А келарь Аврамий с архимандритом Дионисием шлют грамоты в города Российские: «Собирайтесь, мол, и вооружайтесь! Не прямите ни в чем ни литве, ни Маринке с сыном ее, ни казакам: казаки-де хотят воренка на царство, или же Иваньгородского вора признать истинным Димитрием. Идите, православные, свободить град Москву, спасать веру Христову!»
Горе мне, бедной сиротинушке! За что, Боже, моя молодость загибла? Неужто мне суждено, такой юной красавице, такой многоразумной, и доброй и благочестивой жене, вдовой учиниться?

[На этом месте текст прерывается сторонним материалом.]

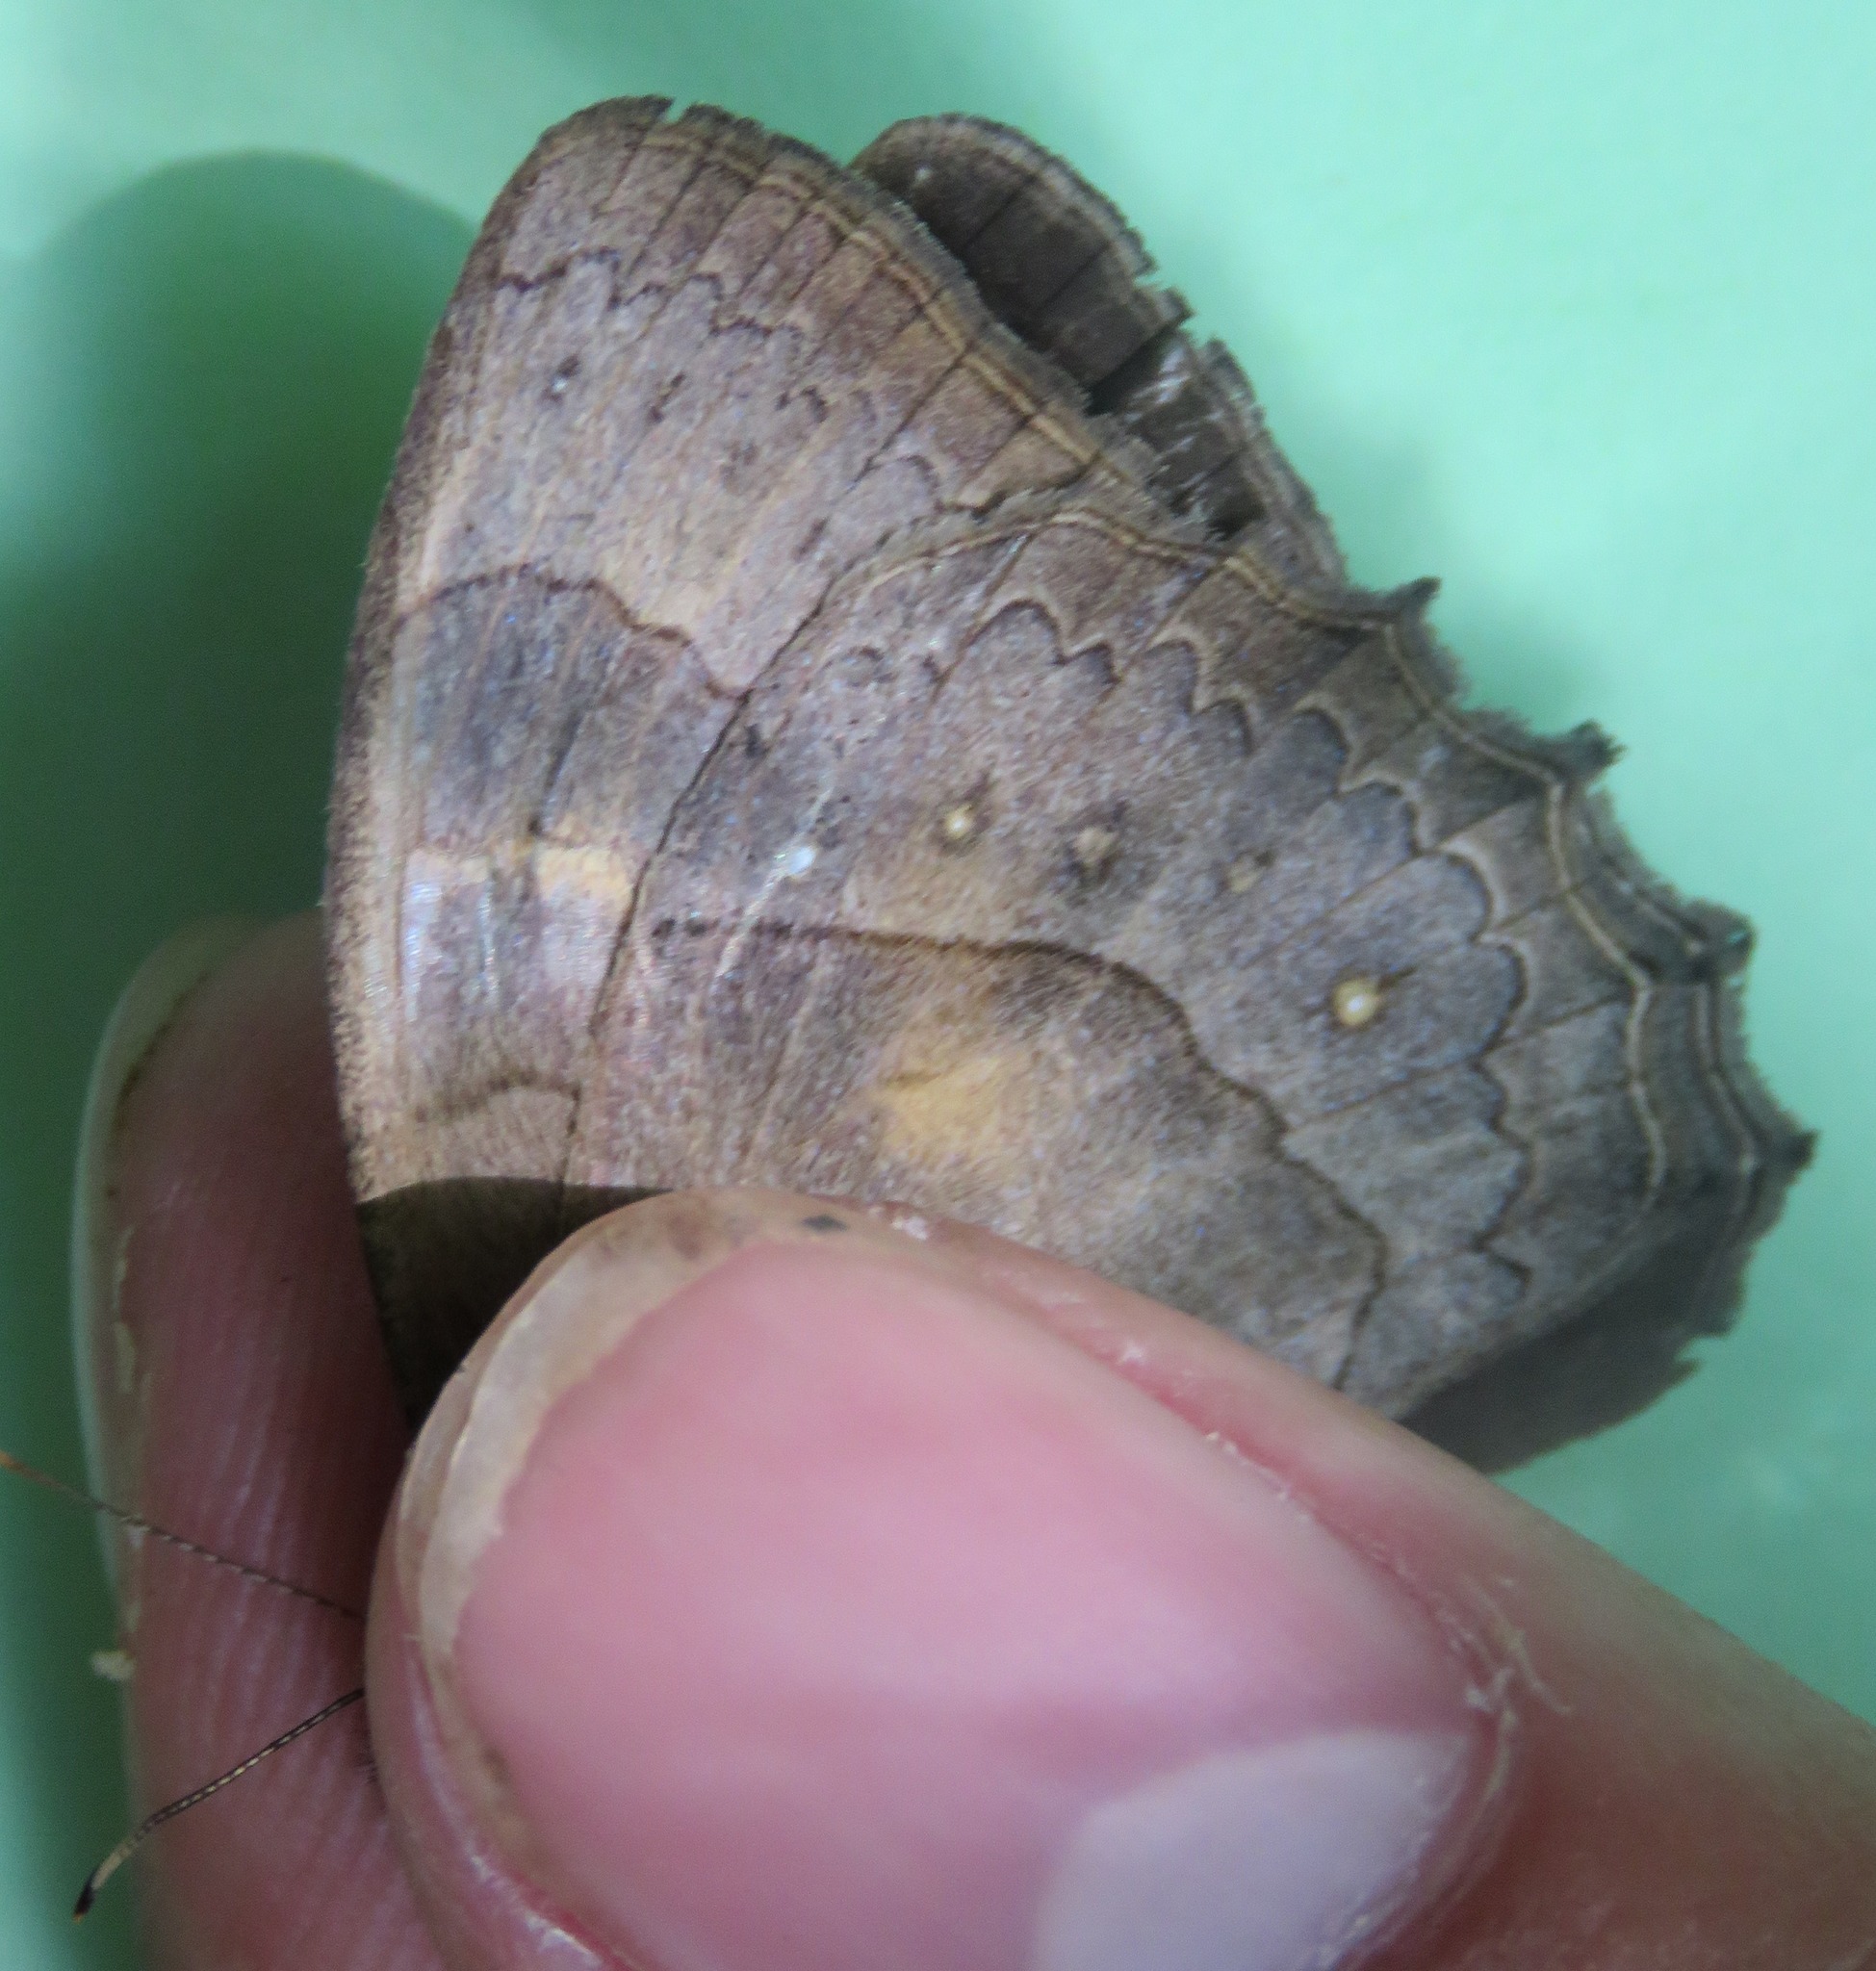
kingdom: Animalia
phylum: Arthropoda
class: Insecta
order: Lepidoptera
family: Nymphalidae
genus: Taygetina
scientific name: Taygetina kerea
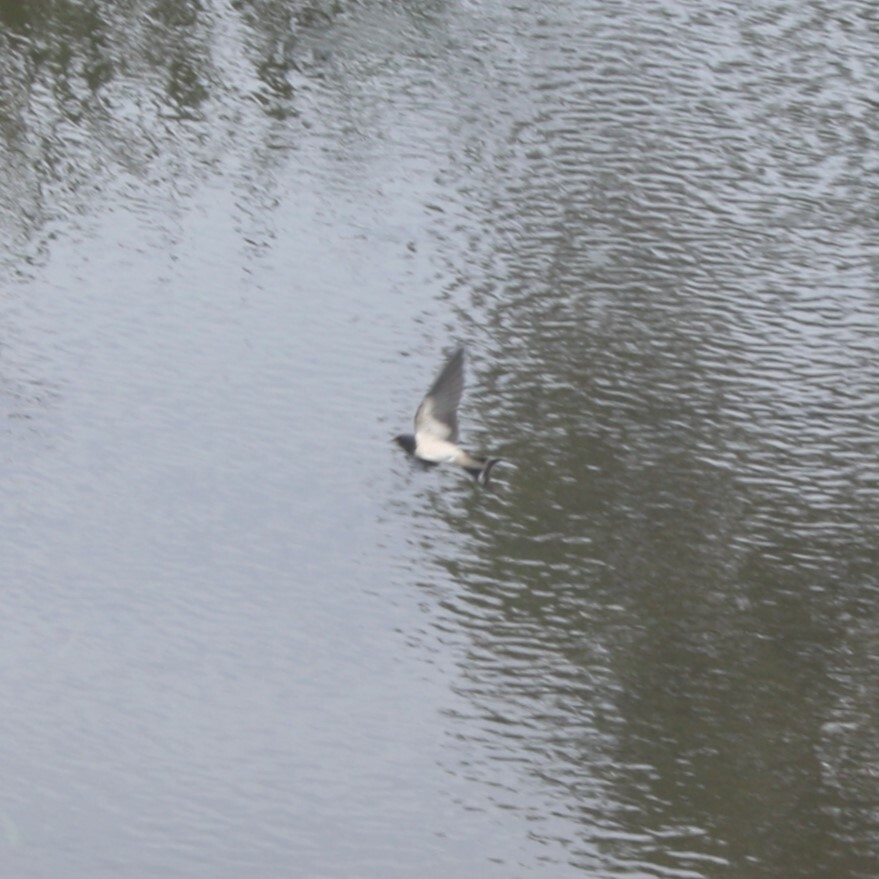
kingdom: Animalia
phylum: Chordata
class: Aves
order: Passeriformes
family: Hirundinidae
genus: Hirundo
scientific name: Hirundo rustica
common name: Barn swallow
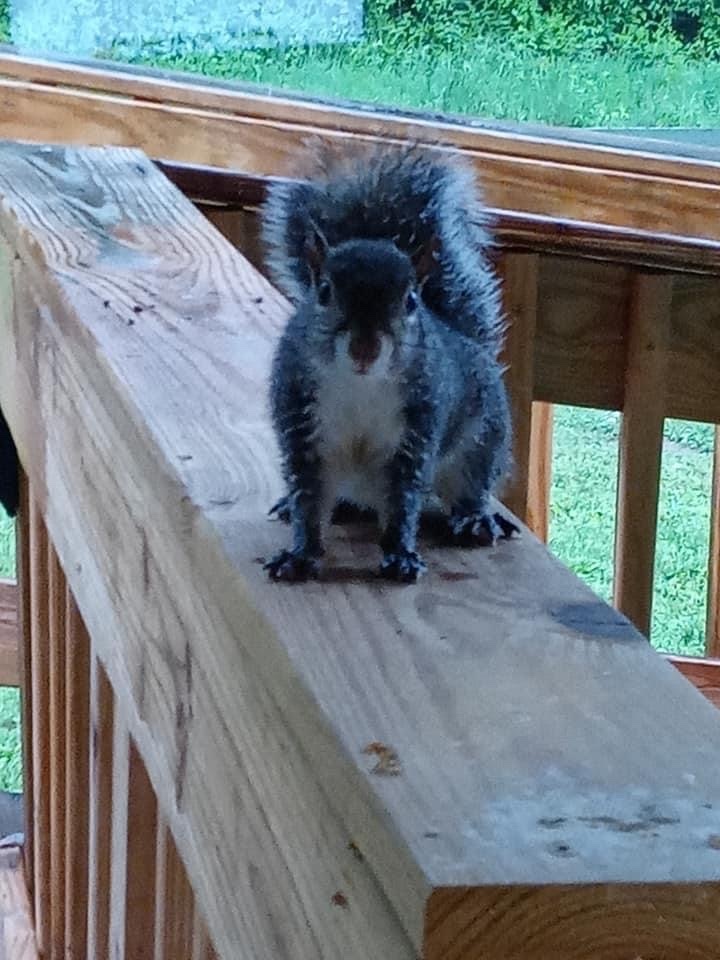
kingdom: Animalia
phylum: Chordata
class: Mammalia
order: Rodentia
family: Sciuridae
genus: Sciurus
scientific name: Sciurus carolinensis
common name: Eastern gray squirrel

Уехал мой Данилушка опять в войско служить! Забрали, не пожалели кособокости его, и хозяйство конечно разорили. Отдали мы все до последнего лоскутка: за коня 20 рублей, за зелье и свинец 5 рублей, да всяких ественных запасов на 7 рублей набрали. Коровенку, и ту продали. Хорошо, хоть мужики меня не гонят и согласны служить, а и то лишь того ради, что к нашей грамоте поместной успел сам Прокофий Петрович руку приложить, да келарь Аврамий надписал о Данилкиных заслугах перед домом Святой Живоначальной Троицы. А которые дворяне приехали с грамотами от Трубецкого да Заруцкого, тем мужики служить не хотят, гонят их взашей и клянут нелепыми словами матерно. И эти бедные дворяне с мужиками много дрались и не возмогли их осилить, а теперь в Нижний подались и там милостью людской живут Христа ради.
А мы жили себе тихонько, горя не ведали. Вдруг понаехали откуда ни возьмись урядники да приказчики да дьячки с писаришками, и давай орать на все село:
— Который тут двор служилого человека помещика Данила Вельяминова?